▸ **Selected text**:
Re: [PATCH 1/3] virtio: Basic implementation of virtio pstore driver

Namhyung Kim Thu, 22 Sep 2016 22:49:32 -0700

Hi Stefan,

On Thu, Sep 22, 2016 at 12:57:44PM +0100, Stefan Hajnoczi wrote:
> On Sun, Sep 04, 2016 at 11:38:58PM +0900, Namhyung Kim wrote:
> > The virtio pstore driver provides interface to the pstore subsystem so
> > that the guest kernel's log/dump message can be saved on the host
> > machine.  Users can access the log file directly on the host, or on the
> > guest at the next boot using pstore filesystem.  It currently deals with
> > kernel log (printk) buffer only, but we can extend it to have other
> > information (like ftrace dump) later.
> > 
> > It supports legacy PCI device using a 16K buffer by default and it's
> > configurable.  It uses two virtqueues - one for (sync) read and another
> > for (async) write.  Since it cannot wait for write finished, it supports
> > up to 128 concurrent IO.
> 
> Please document the locks that this code relies on.  It is generally not
> safe to call virtqueue_*() from multiple threads.  I also wonder about
> locking for virtio_pstore->req_id and other fields.  Are locks missing
> or is something in pstore ensuring safety?


Ok, I should use atomic inc for pstore->req_id.  The open-read-close
are serialized by the read_mutex of pstore_info.  Write can happend
anytime so I gave it a dedicate queue.

Erase is a problem though, normally it's only doable after mount
operation is done so no contention to the open-read-close.  But if the
pstore_update_ms is set, timer routine can schedule a work to do the
open-read-close loop which might contend to erase.

I'm not sure how useful pstore_update_ms is and the descriptoin saids

  "milliseconds before pstore updates its content "

▸ **Tasks to complete**:
- A) Please reproduce the virtio pstore discussion word for word, beginning at the words "Ok, I should" and stopping after "contend to erase.".
- B) Write the next part of the virtio pstore discussion, starting after its final line.

▸ **Data**:
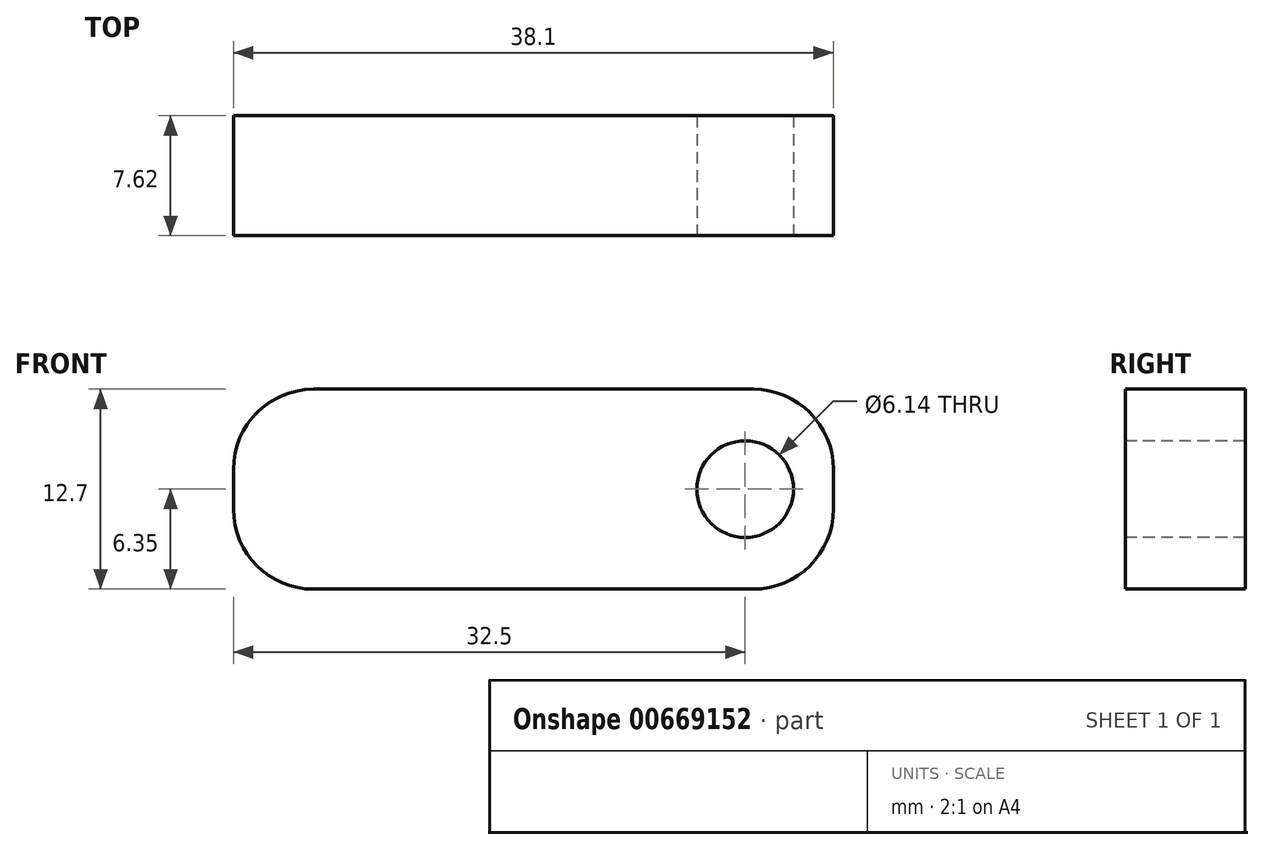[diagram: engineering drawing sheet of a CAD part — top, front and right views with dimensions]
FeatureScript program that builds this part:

▸ **Answers below**:
- A)
Ok, I should use atomic inc for pstore->req_id.  The open-read-close
are serialized by the read_mutex of pstore_info.  Write can happend
anytime so I gave it a dedicate queue.

Erase is a problem though, normally it's only doable after mount
operation is done so no contention to the open-read-close.  But if the
pstore_update_ms is set, timer routine can schedule a work to do the
open-read-close loop which might contend to erase.

- B)
  "(default is -1, which means runtime updates are disabled; "
  "enabling this option is not safe, it may lead to further "
  "corruption on Oopses)")


> 
> > +static int virt_pstore_open(struct pstore_info *psi)
> > +{
> > +   struct virtio_pstore *vps = psi->data;
> > +   struct virtio_pstore_req *req;
> > +   struct virtio_pstore_res *res;
> > +   struct scatterlist sgo[1], sgi[1];
> > +   struct scatterlist *sgs[2] = { sgo, sgi };
> > +   unsigned int len;
> > +
> > +   virt_pstore_get_reqs(vps, &req, &res);
> > +
> > +   req->cmd = cpu_to_le16(VIRTIO_PSTORE_CMD_OPEN);
> > +
> > +   sg_init_one(sgo, req, sizeof(*req));
> > +   sg_init_one(sgi, res, sizeof(*res));
> > +   virtqueue_add_sgs(vps->vq[0], sgs, 1, 1, vps, GFP_KERNEL);
> > +   virtqueue_kick(vps->vq[0]);
> > +
> > +   wait_event(vps->acked, virtqueue_get_buf(vps->vq[0], &len));
> > +   return le32_to_cpu(res->ret);
> 
> This assumes the device puts compatible Linux errno values in res->ret.
> The function doesn't need to return -errno if I'm reading fs/pstore/
> code correctly.  You could return -1 on error to avoid making this
> assumption.  The same applies to other res->ret usage below.

Ok.

> 
> > +}
> > +
> > +static int virt_pstore_close(struct pstore_info *psi)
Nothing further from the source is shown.